▶ [EXERCISE]:
In the records below, begin at the line that has "non-Hodgkin's type, Low" and stop after the line that has "of human invasive"; quote those lines verbatim and nothing more.

▶ [INFORMATION GIVEN]:
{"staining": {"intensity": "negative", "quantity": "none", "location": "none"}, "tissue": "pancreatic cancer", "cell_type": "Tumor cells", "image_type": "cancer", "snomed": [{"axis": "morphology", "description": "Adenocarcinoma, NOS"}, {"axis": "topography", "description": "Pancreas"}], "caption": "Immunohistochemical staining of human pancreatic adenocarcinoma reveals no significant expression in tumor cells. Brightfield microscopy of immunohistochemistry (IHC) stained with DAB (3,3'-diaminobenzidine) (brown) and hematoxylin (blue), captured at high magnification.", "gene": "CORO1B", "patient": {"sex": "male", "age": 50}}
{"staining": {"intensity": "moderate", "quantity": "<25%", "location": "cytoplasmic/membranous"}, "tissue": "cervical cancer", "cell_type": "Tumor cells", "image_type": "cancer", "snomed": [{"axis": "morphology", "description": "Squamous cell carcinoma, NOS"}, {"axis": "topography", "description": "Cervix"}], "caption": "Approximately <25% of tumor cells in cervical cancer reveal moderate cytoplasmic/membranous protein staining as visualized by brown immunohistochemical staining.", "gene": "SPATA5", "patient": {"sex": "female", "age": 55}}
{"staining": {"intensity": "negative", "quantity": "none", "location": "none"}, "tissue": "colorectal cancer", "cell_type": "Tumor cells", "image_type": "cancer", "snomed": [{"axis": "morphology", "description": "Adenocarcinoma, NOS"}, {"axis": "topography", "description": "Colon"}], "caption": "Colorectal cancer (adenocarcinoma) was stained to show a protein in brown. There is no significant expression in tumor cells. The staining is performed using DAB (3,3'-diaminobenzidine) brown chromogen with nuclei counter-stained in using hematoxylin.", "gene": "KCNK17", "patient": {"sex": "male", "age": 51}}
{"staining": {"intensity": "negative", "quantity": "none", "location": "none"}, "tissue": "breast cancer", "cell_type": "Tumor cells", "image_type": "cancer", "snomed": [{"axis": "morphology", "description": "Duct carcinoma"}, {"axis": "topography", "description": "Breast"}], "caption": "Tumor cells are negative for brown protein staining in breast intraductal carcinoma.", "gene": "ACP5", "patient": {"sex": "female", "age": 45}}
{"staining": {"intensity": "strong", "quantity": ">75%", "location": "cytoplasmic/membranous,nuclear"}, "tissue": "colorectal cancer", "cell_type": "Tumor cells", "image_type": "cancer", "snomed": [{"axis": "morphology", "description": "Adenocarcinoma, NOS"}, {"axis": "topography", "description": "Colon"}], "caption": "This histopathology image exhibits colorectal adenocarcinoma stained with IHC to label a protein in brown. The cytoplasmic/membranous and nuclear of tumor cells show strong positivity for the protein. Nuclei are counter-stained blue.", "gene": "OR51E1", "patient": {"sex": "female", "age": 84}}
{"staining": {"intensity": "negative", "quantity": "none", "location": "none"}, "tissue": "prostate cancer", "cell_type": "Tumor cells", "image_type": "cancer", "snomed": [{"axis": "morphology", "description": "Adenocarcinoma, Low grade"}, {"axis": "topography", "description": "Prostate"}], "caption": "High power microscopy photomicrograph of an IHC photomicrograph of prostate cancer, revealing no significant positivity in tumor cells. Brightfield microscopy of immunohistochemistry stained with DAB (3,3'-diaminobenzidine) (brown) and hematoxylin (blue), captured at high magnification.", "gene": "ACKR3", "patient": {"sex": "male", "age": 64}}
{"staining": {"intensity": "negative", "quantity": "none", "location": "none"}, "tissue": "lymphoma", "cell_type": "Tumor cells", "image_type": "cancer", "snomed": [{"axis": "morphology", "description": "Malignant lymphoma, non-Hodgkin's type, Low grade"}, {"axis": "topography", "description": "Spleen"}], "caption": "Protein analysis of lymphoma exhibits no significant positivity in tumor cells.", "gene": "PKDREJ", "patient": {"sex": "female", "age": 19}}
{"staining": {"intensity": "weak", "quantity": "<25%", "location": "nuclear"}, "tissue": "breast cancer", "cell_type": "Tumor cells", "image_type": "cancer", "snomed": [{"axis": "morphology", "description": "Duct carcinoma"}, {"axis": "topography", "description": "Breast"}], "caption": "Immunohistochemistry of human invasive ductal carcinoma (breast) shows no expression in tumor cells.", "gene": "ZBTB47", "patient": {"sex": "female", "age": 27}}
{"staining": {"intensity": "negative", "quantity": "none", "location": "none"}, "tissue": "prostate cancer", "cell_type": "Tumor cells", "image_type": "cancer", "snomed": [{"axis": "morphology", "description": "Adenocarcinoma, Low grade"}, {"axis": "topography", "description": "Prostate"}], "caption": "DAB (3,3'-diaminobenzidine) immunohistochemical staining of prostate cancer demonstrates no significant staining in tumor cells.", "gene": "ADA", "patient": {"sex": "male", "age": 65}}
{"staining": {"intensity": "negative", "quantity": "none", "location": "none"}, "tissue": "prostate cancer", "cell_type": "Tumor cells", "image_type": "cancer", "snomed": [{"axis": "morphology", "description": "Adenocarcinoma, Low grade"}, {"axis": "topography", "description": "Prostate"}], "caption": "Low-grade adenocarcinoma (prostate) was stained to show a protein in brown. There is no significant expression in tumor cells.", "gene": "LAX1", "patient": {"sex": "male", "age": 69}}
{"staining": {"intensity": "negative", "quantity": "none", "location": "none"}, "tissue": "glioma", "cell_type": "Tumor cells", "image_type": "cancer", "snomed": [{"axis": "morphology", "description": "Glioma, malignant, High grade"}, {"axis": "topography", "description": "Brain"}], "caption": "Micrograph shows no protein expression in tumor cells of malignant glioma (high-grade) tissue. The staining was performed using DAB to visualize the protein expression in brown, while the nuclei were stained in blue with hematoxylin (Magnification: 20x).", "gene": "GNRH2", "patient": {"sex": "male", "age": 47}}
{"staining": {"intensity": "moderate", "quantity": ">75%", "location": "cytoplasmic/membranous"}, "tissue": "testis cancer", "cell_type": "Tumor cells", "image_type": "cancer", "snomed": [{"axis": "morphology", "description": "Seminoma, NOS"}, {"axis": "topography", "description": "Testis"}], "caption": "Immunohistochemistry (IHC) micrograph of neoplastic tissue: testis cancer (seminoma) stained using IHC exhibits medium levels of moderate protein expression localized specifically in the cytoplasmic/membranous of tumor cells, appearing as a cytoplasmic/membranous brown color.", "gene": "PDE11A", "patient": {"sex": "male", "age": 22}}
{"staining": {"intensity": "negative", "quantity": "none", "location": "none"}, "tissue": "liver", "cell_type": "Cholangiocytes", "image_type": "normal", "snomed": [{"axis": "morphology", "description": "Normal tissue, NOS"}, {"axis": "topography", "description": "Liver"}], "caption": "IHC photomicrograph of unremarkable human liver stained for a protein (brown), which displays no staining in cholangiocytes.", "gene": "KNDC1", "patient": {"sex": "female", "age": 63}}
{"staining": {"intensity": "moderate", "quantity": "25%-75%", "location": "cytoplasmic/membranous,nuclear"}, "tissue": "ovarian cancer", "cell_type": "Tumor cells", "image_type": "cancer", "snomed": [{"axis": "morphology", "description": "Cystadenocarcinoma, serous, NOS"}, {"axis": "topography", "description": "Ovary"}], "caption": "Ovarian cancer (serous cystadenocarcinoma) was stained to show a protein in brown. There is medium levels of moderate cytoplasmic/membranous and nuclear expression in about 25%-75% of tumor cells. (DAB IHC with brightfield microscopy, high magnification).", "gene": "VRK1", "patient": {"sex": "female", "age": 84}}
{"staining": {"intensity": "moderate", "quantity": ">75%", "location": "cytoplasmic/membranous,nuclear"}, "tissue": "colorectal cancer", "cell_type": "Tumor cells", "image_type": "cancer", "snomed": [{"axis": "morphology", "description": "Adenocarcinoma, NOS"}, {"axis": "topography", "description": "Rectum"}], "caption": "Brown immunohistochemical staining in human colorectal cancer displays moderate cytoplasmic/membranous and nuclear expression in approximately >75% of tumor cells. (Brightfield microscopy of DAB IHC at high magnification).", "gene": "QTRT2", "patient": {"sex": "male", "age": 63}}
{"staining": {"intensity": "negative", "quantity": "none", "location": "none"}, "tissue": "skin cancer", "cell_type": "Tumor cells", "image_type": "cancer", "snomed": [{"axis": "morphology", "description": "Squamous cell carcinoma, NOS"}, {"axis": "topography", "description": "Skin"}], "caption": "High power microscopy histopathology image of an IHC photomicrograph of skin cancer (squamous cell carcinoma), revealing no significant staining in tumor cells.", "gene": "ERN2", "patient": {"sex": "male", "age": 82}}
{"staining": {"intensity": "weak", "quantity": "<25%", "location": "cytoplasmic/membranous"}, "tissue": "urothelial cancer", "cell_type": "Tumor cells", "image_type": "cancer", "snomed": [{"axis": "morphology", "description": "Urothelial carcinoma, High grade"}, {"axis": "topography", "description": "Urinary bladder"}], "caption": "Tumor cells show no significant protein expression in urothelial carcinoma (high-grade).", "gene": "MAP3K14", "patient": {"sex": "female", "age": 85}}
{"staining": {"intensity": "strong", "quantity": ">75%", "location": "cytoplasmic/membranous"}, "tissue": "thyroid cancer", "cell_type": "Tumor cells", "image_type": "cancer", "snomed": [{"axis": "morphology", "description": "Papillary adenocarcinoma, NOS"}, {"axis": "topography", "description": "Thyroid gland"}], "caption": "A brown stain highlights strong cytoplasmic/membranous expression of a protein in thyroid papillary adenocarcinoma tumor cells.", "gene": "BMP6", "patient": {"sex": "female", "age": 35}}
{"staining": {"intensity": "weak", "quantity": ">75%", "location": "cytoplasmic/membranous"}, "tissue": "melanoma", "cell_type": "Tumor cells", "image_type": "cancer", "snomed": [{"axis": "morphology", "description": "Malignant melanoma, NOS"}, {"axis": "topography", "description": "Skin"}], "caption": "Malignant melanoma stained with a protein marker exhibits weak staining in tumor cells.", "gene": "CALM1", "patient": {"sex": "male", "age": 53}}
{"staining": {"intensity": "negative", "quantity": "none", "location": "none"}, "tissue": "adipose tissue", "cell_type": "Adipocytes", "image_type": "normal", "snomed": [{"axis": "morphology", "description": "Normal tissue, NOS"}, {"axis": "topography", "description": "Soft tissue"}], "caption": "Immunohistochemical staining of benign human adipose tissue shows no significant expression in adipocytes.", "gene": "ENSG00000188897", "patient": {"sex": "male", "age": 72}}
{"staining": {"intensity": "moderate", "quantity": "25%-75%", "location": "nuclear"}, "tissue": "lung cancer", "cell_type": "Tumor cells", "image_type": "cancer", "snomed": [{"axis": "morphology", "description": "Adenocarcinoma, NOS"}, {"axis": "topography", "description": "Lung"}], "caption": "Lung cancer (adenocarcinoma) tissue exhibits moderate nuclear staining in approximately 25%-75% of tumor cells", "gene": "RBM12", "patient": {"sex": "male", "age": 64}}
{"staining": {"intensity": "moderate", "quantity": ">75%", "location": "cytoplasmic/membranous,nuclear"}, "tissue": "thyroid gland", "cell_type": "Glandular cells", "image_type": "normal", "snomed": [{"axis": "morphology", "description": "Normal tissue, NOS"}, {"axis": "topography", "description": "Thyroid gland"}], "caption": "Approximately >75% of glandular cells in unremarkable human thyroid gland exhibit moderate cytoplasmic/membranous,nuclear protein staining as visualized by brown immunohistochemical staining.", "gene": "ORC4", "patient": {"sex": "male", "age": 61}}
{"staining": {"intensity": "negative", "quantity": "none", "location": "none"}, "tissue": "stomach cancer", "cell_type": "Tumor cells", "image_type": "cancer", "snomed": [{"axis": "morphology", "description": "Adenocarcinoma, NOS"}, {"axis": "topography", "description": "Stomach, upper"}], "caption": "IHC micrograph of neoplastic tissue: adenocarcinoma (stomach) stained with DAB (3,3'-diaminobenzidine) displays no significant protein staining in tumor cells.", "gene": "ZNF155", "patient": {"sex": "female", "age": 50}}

▶ [EXERCISE OUTPUT]:
{"staining": {"intensity": "negative", "quantity": "none", "location": "none"}, "tissue": "lymphoma", "cell_type": "Tumor cells", "image_type": "cancer", "snomed": [{"axis": "morphology", "description": "Malignant lymphoma, non-Hodgkin's type, Low grade"}, {"axis": "topography", "description": "Spleen"}], "caption": "Protein analysis of lymphoma exhibits no significant positivity in tumor cells.", "gene": "PKDREJ", "patient": {"sex": "female", "age": 19}}
{"staining": {"intensity": "weak", "quantity": "<25%", "location": "nuclear"}, "tissue": "breast cancer", "cell_type": "Tumor cells", "image_type": "cancer", "snomed": [{"axis": "morphology", "description": "Duct carcinoma"}, {"axis": "topography", "description": "Breast"}], "caption": "Immunohistochemistry of human invasive ductal carcinoma (breast) shows no expression in tumor cells.", "gene": "ZBTB47", "patient": {"sex": "female", "age": 27}}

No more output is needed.